Cao received CAREER award
Abstract:
The
Internet-of-Things (IoT) paradigm will assume a pivotal role in future
precision agriculture, concentrating on enhancing crop yield and reducing
management expenses. Specifically, agricultural IoT acts as a conduit between
traditional weather-dependent agricultural decision-making and data-driven
computational intelligence by facilitating cost-effective and energy-efficient
data collection in outdoor environments. Long Range, or LoRa, emerges as a
wide-area IoT framework poised to empower agricultural IoT. Nonetheless,
deploying LoRa for next-generation agricultural IoT encounters obstacles due to
the varied deployment settings, limited power resources, and absence of
connectivity infrastructure in rural locales. This project endeavors to lay the
groundwork for a space-air-ground integrated agricultural IoT design. The
research endeavors to establish a novel LoRa-based network architecture to
foster a reliable, sustainable, and ubiquitous agricultural IoT network. The
project promises to furnish granular field data to propel advancements in
irrigation, disease mitigation, and climate management. Furthermore, it
furnishes educational materials on agricultural IoT development for
undergraduate and graduate studies. Additionally, it provides research training
opportunities for underrepresented students across diverse demographics.

- **RECORDS SHOWN**:
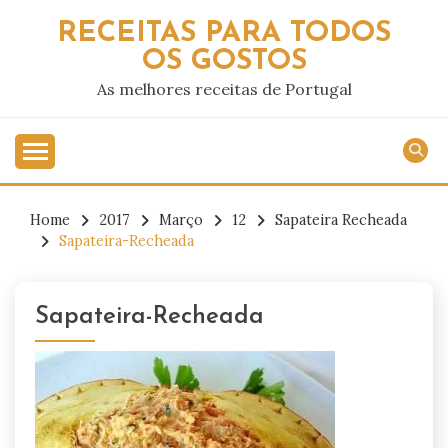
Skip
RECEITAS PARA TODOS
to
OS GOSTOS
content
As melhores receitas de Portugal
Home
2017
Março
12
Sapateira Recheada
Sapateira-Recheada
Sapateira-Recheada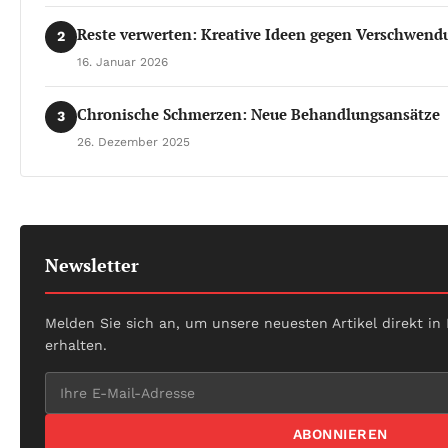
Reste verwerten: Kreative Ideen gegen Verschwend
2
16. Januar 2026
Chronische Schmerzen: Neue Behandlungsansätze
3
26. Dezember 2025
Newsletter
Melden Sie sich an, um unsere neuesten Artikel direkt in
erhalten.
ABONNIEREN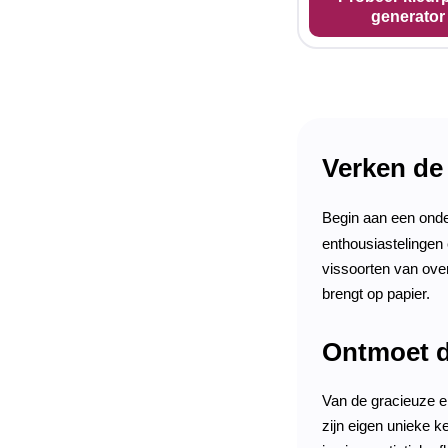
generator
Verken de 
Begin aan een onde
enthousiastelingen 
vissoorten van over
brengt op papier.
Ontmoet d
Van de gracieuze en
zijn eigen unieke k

---

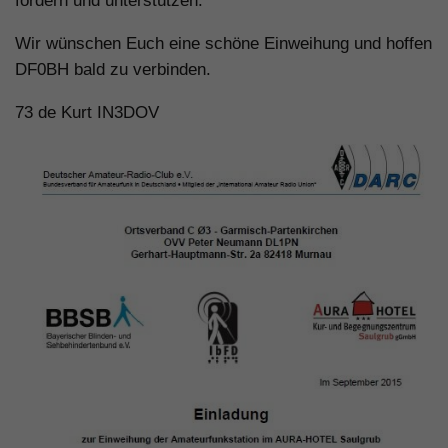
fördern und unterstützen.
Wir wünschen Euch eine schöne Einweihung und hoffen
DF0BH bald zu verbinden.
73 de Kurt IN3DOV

...

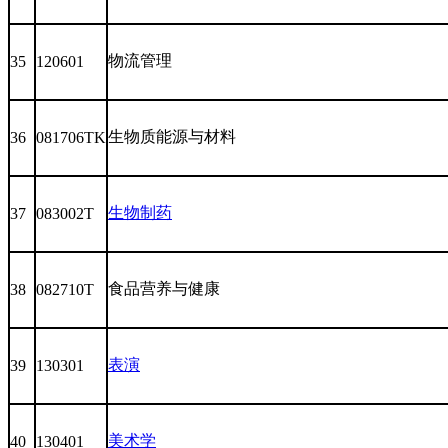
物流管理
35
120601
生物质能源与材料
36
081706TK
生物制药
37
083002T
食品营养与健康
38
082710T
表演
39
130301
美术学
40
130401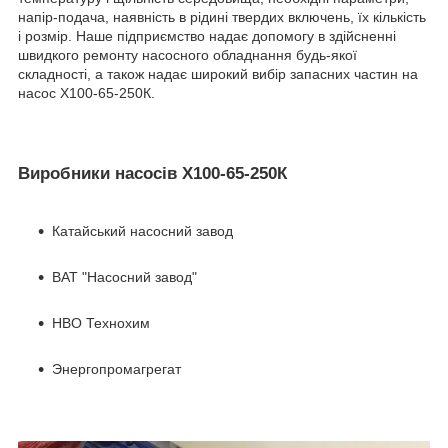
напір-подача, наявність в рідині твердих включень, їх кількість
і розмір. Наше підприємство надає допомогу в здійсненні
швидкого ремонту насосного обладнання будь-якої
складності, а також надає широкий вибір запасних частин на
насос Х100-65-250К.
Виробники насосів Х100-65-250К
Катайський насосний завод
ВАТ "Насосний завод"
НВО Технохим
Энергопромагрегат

- **TASK REQUIREMENTS**:
Answer these about the CAREER award abstract:
(a) What does "LoRa" stand for?
(b) What three obstacles does deploying LoRa for next-generation agricultural IoT face?
(c) Which three areas is the project's granular field data meant to advance?

- **RESPONSE**:
(a) Long Range
(b) Varied deployment settings, limited power resources, and absence of connectivity infrastructure in rural locales
(c) Irrigation, disease mitigation, and climate management